| やること |
a – 米国株の下落についての文章に出てくる通貨の名前を、すべて挙げてください。
b – 米国株の下落についての文章を、最後の文の続きから書き進めてください。

| 文章の抜粋 |
☆ ☆ ☆

11日のダウ平均は過去4番目の下げとなっていたが、この大幅反落には前兆があった
11日の米国株式市場、ダウ平均は1861ドル安となり下げ幅は過去4番目の大きさとなった。11日に初めて1万台をつけていたナスダックも527ポイントの下落となった。
この株価の下落について、経済再開に踏み切った州を中心に6月に入って新型コロナの感染が再拡大し、米国の新型コロナウイルスの感染の第2波が意識されたとか、FRBのパウエル議長が景気の先行きに対して悲観的な見方を示したからとされた。それも確かにあったかもしれないが、少なくとも11日に何か特別な売り材料が出たというわけではないことも確かであった。
株価の動きだけをみると突然の調整に見えなくもない。しかし、その前兆はほかの市場でみえていた。たとえば外為市場での円やスイスフランの上昇である。ドル円でみると8日あたりからすでに調整局面入りしていた。5日に110円に迫っていたドル円はそれ以降、下落していた。

☆ ☆ ☆

| 一覧 |
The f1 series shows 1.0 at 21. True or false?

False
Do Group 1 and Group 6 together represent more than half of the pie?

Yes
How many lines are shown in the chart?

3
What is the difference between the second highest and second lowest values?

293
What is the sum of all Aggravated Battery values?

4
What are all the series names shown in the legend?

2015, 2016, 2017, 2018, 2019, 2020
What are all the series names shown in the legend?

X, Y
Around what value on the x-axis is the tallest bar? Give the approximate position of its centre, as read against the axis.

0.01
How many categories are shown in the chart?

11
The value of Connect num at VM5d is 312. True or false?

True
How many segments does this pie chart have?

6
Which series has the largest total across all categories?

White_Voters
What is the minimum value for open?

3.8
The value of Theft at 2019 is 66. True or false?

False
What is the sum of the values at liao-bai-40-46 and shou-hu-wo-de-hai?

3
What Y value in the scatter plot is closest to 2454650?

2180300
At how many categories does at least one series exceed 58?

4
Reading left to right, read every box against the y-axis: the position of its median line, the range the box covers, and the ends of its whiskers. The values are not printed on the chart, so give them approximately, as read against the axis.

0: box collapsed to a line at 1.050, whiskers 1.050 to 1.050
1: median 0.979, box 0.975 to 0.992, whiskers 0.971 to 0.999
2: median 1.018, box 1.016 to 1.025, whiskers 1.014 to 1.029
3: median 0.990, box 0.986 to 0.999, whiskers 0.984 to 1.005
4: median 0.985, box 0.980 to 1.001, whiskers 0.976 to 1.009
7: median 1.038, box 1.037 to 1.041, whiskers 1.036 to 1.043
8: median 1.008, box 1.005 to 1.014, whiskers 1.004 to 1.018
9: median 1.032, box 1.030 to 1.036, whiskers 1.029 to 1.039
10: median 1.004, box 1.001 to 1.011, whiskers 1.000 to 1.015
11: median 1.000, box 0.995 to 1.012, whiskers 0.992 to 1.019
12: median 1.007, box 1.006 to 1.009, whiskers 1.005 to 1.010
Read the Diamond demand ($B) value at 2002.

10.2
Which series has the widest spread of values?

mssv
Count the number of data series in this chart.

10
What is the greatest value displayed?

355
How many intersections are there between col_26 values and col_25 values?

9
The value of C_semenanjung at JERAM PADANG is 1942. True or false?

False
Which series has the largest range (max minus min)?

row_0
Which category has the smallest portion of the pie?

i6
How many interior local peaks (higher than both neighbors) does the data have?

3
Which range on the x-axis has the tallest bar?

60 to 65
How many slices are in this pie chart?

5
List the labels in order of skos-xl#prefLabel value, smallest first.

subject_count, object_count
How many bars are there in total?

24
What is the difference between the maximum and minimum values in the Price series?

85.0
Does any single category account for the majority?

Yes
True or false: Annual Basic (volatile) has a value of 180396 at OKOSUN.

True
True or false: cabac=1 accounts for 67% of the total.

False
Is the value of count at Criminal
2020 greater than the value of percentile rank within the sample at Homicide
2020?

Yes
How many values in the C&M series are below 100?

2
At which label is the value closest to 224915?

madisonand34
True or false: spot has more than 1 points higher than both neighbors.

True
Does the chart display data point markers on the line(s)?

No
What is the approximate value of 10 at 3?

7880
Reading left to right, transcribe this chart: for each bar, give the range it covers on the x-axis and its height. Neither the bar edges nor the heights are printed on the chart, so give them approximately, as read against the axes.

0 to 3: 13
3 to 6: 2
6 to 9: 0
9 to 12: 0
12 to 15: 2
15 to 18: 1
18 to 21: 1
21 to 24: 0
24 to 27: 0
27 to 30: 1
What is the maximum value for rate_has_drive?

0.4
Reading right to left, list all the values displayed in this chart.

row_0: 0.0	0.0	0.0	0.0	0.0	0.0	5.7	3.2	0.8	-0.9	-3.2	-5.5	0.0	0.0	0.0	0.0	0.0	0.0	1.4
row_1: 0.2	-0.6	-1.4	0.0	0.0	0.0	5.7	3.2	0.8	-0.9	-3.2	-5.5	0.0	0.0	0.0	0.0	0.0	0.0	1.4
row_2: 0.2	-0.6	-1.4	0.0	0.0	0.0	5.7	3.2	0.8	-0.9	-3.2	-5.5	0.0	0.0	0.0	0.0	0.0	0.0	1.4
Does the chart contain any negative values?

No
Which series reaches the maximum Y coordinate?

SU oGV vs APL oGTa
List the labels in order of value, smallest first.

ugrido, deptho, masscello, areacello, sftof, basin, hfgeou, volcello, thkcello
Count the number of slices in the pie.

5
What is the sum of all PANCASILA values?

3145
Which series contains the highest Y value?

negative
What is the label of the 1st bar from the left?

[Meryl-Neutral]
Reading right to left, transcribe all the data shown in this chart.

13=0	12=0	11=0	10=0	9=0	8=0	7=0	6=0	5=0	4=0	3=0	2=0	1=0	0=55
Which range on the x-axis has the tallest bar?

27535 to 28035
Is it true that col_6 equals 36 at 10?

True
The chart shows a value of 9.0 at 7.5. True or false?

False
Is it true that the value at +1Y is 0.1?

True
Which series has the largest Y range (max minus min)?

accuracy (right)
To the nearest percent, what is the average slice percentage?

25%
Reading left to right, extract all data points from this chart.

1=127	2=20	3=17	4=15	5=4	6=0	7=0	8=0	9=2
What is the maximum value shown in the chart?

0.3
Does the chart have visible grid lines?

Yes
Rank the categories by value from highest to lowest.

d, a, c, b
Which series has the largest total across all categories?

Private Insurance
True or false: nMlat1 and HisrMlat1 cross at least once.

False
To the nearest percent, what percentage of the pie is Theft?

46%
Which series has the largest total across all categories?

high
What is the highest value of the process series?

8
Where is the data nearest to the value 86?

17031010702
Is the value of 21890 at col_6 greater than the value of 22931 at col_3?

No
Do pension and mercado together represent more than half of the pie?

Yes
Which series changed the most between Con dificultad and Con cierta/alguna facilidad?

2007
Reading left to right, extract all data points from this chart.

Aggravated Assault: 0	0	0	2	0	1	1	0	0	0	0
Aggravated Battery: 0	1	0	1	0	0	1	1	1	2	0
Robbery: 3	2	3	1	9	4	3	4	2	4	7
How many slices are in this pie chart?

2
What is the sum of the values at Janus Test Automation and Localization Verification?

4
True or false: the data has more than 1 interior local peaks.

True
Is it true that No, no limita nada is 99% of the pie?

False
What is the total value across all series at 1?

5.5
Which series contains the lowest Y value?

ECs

☆ ☆ ☆

| 答え |
a – ドル、円、スイスフラン

b –
米長期金利も同様の動きをみせていた。5日に0.9%台に上昇していた米10年債利回りはそこから低下基調となり、11日には0.6%台に低下していた。
原油先物も5日に40ドル近くにあったが、その後下落基調となり、11日には36ドル台に下落した。
円高、米長期金利の低下、そして原油安となれば、これは典型的なリスク回避の動きといえた。
しかし、米国株式市場は5日の米雇用統計が良い意味でサプライズとなったことに加え、ナスダックの過去最高値と1万ポイントの更新が見えていたので、他市場ではリスク回避の動きが出るなか、そこまではいったん上昇をみせたともいえた。
10日のFOMCでは金融政策は現状維持とした。ゼロ金利政策を2022年まで続ける姿勢をみせたことで、より長めの金利に低下圧力を加える姿勢を示したものの、追加緩和には慎重な姿勢をとってきたともいえる。
これも結果としてリスク回避の動きというか株式市場には利益確定売りを入れるきっかけにされたものと思われる。
もうひとつ、特に株価については懸念材料が出ていた。トランプ大統領の支持率の低下である。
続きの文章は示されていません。